Indo-European languages make up the majority of the world's languages, with 45% of the world's population speaking an Indo-European language. In fact, Indo-European languages make up 12 of the top 20 most-spoken languages in the world.
With nearly half of the world speaking an Indo-European language and "European" being in the name, surely every language in Europe belongs to this language family, right? Wrong!
Ignoring languages spoken in Europe due to current immigration trends, such as Chinese, for example, many of the "native" languages of Europe are not Indo-European. We've already seen that Basque is a language isolate with no strong evidence to support its relation to any other language in the world.
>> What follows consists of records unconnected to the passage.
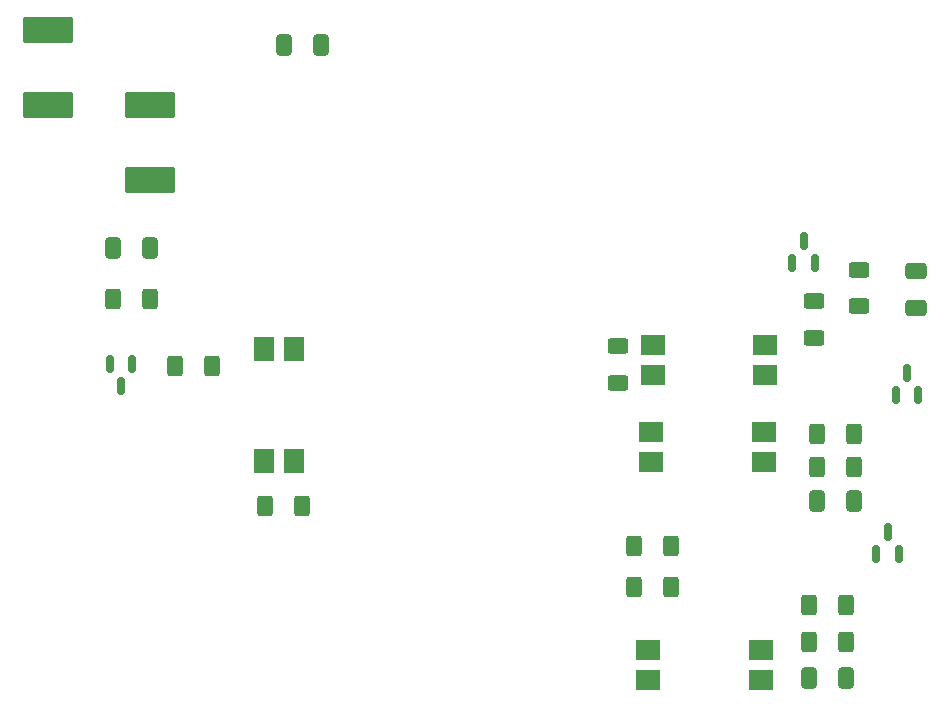
<source format=gtp>
%TF.GenerationSoftware,KiCad,Pcbnew,(6.0.4-0)*%
%TF.CreationDate,2022-09-08T11:41:12+02:00*%
%TF.ProjectId,Antennenumschalter,416e7465-6e6e-4656-9e75-6d736368616c,rev?*%
%TF.SameCoordinates,Original*%
%TF.FileFunction,Paste,Top*%
%TF.FilePolarity,Positive*%
%FSLAX46Y46*%
G04 Gerber Fmt 4.6, Leading zero omitted, Abs format (unit mm)*
G04 Created by KiCad (PCBNEW (6.0.4-0)) date 2022-09-08 11:41:12*
%MOMM*%
%LPD*%
G01*
G04 APERTURE LIST*
G04 Aperture macros list*
%AMRoundRect*
0 Rectangle with rounded corners*
0 $1 Rounding radius*
0 $2 $3 $4 $5 $6 $7 $8 $9 X,Y pos of 4 corners*
0 Add a 4 corners polygon primitive as box body*
4,1,4,$2,$3,$4,$5,$6,$7,$8,$9,$2,$3,0*
0 Add four circle primitives for the rounded corners*
1,1,$1+$1,$2,$3*
1,1,$1+$1,$4,$5*
1,1,$1+$1,$6,$7*
1,1,$1+$1,$8,$9*
0 Add four rect primitives between the rounded corners*
20,1,$1+$1,$2,$3,$4,$5,0*
20,1,$1+$1,$4,$5,$6,$7,0*
20,1,$1+$1,$6,$7,$8,$9,0*
20,1,$1+$1,$8,$9,$2,$3,0*%
G04 Aperture macros list end*
%ADD10R,1.780000X2.000000*%
%ADD11R,2.000000X1.780000*%
%ADD12RoundRect,0.250000X0.412500X0.650000X-0.412500X0.650000X-0.412500X-0.650000X0.412500X-0.650000X0*%
%ADD13RoundRect,0.250000X0.400000X0.625000X-0.400000X0.625000X-0.400000X-0.625000X0.400000X-0.625000X0*%
%ADD14RoundRect,0.250000X-0.400000X-0.625000X0.400000X-0.625000X0.400000X0.625000X-0.400000X0.625000X0*%
%ADD15RoundRect,0.250000X0.625000X-0.400000X0.625000X0.400000X-0.625000X0.400000X-0.625000X-0.400000X0*%
%ADD16RoundRect,0.250000X-0.625000X0.400000X-0.625000X-0.400000X0.625000X-0.400000X0.625000X0.400000X0*%
%ADD17RoundRect,0.250000X-1.875000X0.875000X-1.875000X-0.875000X1.875000X-0.875000X1.875000X0.875000X0*%
%ADD18RoundRect,0.250000X-0.412500X-0.650000X0.412500X-0.650000X0.412500X0.650000X-0.412500X0.650000X0*%
%ADD19RoundRect,0.150000X0.150000X-0.587500X0.150000X0.587500X-0.150000X0.587500X-0.150000X-0.587500X0*%
%ADD20RoundRect,0.250000X-0.650000X0.412500X-0.650000X-0.412500X0.650000X-0.412500X0.650000X0.412500X0*%
%ADD21RoundRect,0.150000X-0.150000X0.587500X-0.150000X-0.587500X0.150000X-0.587500X0.150000X0.587500X0*%
%ADD22RoundRect,0.250000X1.875000X-0.875000X1.875000X0.875000X-1.875000X0.875000X-1.875000X-0.875000X0*%
G04 APERTURE END LIST*
D10*
X79756000Y-123891000D03*
X82296000Y-123891000D03*
X82296000Y-114361000D03*
X79756000Y-114361000D03*
D11*
X112329000Y-139827000D03*
X112329000Y-142367000D03*
X121859000Y-142367000D03*
X121859000Y-139827000D03*
X112583000Y-121412000D03*
X112583000Y-123952000D03*
X122113000Y-123952000D03*
X122113000Y-121412000D03*
X112710000Y-114046000D03*
X112710000Y-116586000D03*
X122240000Y-116586000D03*
X122240000Y-114046000D03*
D12*
X129070500Y-142240000D03*
X125945500Y-142240000D03*
D13*
X129058000Y-139192000D03*
X125958000Y-139192000D03*
D14*
X111099000Y-131064000D03*
X114199000Y-131064000D03*
D15*
X126365000Y-113437000D03*
X126365000Y-110337000D03*
X109728000Y-117247000D03*
X109728000Y-114147000D03*
D16*
X130175000Y-107670000D03*
X130175000Y-110770000D03*
D14*
X125958000Y-136017000D03*
X129058000Y-136017000D03*
D17*
X61468000Y-87351000D03*
X61468000Y-93751000D03*
D18*
X67017500Y-105791000D03*
X70142500Y-105791000D03*
D14*
X67030000Y-110109000D03*
X70130000Y-110109000D03*
D19*
X131638000Y-131747500D03*
X133538000Y-131747500D03*
X132588000Y-129872500D03*
D13*
X82957000Y-127635000D03*
X79857000Y-127635000D03*
D20*
X135001000Y-107784500D03*
X135001000Y-110909500D03*
D14*
X111099000Y-134493000D03*
X114199000Y-134493000D03*
D19*
X133289000Y-118285500D03*
X135189000Y-118285500D03*
X134239000Y-116410500D03*
D12*
X129705500Y-127254000D03*
X126580500Y-127254000D03*
D21*
X68641000Y-115648500D03*
X66741000Y-115648500D03*
X67691000Y-117523500D03*
D18*
X81495500Y-88646000D03*
X84620500Y-88646000D03*
D22*
X70104000Y-100101000D03*
X70104000Y-93701000D03*
D13*
X75337000Y-115824000D03*
X72237000Y-115824000D03*
X129693000Y-124333000D03*
X126593000Y-124333000D03*
D19*
X124526000Y-107109500D03*
X126426000Y-107109500D03*
X125476000Y-105234500D03*
D14*
X126593000Y-121539000D03*
X129693000Y-121539000D03*
M02*

</source>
While Basque is a well-known exception, there are also the Karvelian languages, which include Georgian and several related languages. There is also not a strong consensus on which family the North Caucasian languages belong to, or whether they are in their own family at all.
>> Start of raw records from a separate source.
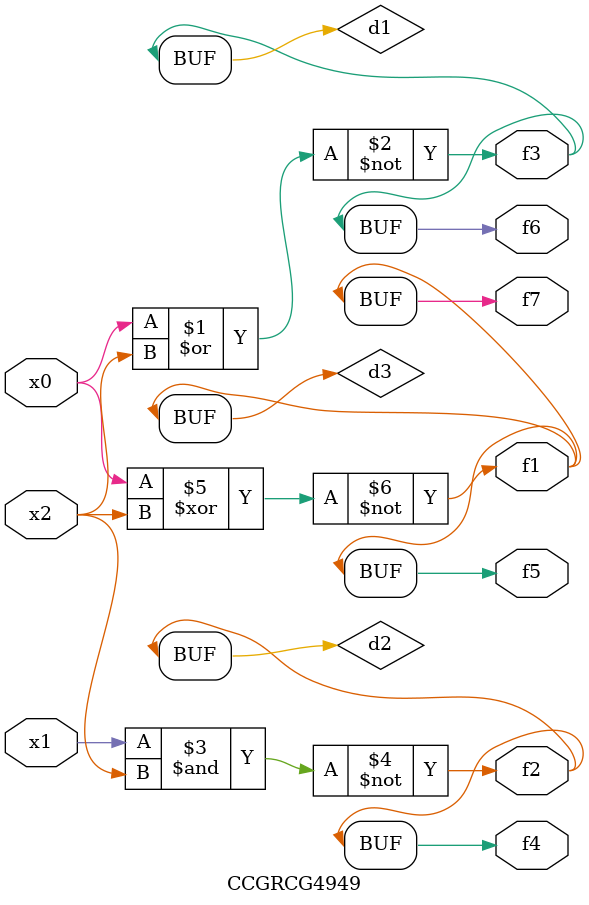
<source format=v>
module CCGRCG4949(
	input x0, x1, x2,
	output f1, f2, f3, f4, f5, f6, f7
);

	wire d1, d2, d3;

	nor (d1, x0, x2);
	nand (d2, x1, x2);
	xnor (d3, x0, x2);
	assign f1 = d3;
	assign f2 = d2;
	assign f3 = d1;
	assign f4 = d2;
	assign f5 = d3;
	assign f6 = d1;
	assign f7 = d3;
endmodule

</source>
There's also the Uralic languages, including Estonian, Finnish, and Hungarian, which all reside in Europe, though this language family is also contested. Turkic and Mongolic languages are also not Indo-European languages, and once you get to the Semitic languages of Cypriot Marionite Arabic and Maltese, spoken in Cyprus and Malta respectively, you begin to get a sense that Europe is not as linguistically homogeneous as you may think. The final Semitic language, Hebrew, has been spoken by Jewish communities throughout Europe for years, and nicely brings us to the end of the exceptions.
So celebrate Europe with us today! Whether you love or loathe the EU, celebrate the beautiful linguistic diversity of this continent, then be ashamed of it tomorrow as you watch near-monolingual monstrosity that is Eurovision!!!